***** Vorgegebener Text

Diese Tatsache verleitet viele Menschen dazu, in Stereotypen zu denken. Stereotype sind Meinungen, die ohne Nachprüfung für wahr gehalten werden. Die meisten Stereotype sind falsch, aber die Menschen sehen ja nur das, was sie in ihren vorgefaßten Meinungen bestärkt. Alles, was nicht zu ihren Vorstellungen paßt, wird als Ausnahme von der Regel, dem für sie Normalen gewertet. Dabei sollen sie besonders diejenigen heraussuchen, die auf ethnischen Vorurteilen beruhen, etwa "Neger sind faul", "Iren sind Alkoholiker", usw.

Eine langfristige Aufgabe wird angekündigt: Jeder Schüler notiert sich in sein Berichtsheft ein Stereotyp, das er für richtig hält. Für die restliche Zeit des Kursus erhält er den Auftrag, besonders auf Ausnahmen für dieses Stereotyp zu achten. Texte, Erlebnisse, Beobachtungen, die sein Stereotyp zu widerlegen scheinen, werden mit Datum und Fundort ins Berichtsheft aufgenommen. Am Ende des Kursus soll ein Erfahrungsbericht an die Klasse gegeben werden.


Lektion 7: Die Vielfalt der Gründe und Urteilen aufgrund
von Tatsachen und Schlußfolgerungen


 Motivation:  Die Schüler sollen sich zu der Behauptung äußern: "Der Grund für ihre Unbeliebtheit war ihr schlechter Mundgeruch." Die Schüler werden vermutlich gegen diese Aussage opponieren, sie finden schließlich heraus, daß es sich um eine Schlußfolgerung, nicht um eine Tatsache handelt. Der zwischen beiden bestehende Unterschied wird herausgestellt, zur Verdeutlichung wird ein Ereignis in mehreren Aussageweisen (alle in Form von Aussagesätzen) dargestellt:
  • John kommt zu spät. -Tatsache-
  • Er hat verschlafen. -Vermutung-
  • Er glaubt wohl, er kann sich alles leisten. -Wertung-
  • Er wird auf dem Schulweg von einem Auto verletzt. -Ursache-
 Anwendungen:  Die Schüler sollen bei mehreren Aussagen feststellen, was
  • daran verkehrt ist,
  • wozu sie führen können
  • wie sie korrigiert werden müssen Beispielsatz: "Ich habe den Job nicht bekommen, weil ich Neger bin."
 Material:  Eine Story, in der von einem Mann berichtet wird, der sich um einen Job als Diskjockey bewirbt. Er bekommt diesen Job nicht und führt seine Ablehnung darauf zurück, daß er Jude ist. Dieser Mann war ein Stotterer.


Lektion 8: Pause, Zusammenfassung, Ratschläge

Das bisher Gelernte wird wiederholt und weitere Beispiele für die Prinzipien der Allgemeinen Semantik werden gefunden. Die Schüler sollten jetzt in der Lage sien, einige Texte der Fernsehreklame zu analysieren. Die Schüler werden aufgefordert, ihre Meinung zu dem bisherigen Verlauf des Kursus zu äußern. Sie legen ihre Berichtshefte vor und erzählen über ihre Erfahrungen mit der Langzeitaufgabe (vgl. Lektion 6). An dieser Stelle werden die Schüler ermahnt, vorsichtig zu sein, wenn sie ihre Kollegen aus den anderen Kursen über die Allgemeine Semantik belehren. Statt die oft falschen Äußerungen der anderen zu verbessern, sollten sie lieber deren Meinungen genau hinterfragen. Fragen sei die wirkungsvollste Methode, die niemanden verletzt.

**********
***** Vorliegende Daten

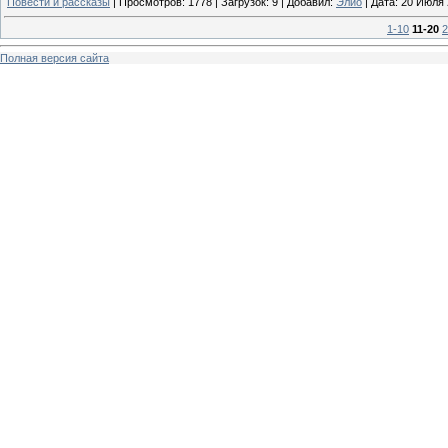
Повести и рассказы
|
Просмотров:
1778
|
Загрузок:
9
|
Добавил:
Элио
|
Дата:
20 Июля 
1-10
11-20
2
Полная версия сайта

**********

■ Zur Aufgabe
Können Sie aus dem vorgegebenen Text alles von „Material:  Eine Story, in“ bis hinunter zu „war ein Stotterer.“ wortgetreu zitieren? Die Daten stammen aus einer anderen Quelle.

■ Lösung
Material:  Eine Story, in der von einem Mann berichtet wird, der sich um einen Job als Diskjockey bewirbt. Er bekommt diesen Job nicht und führt seine Ablehnung darauf zurück, daß er Jude ist. Dieser Mann war ein Stotterer.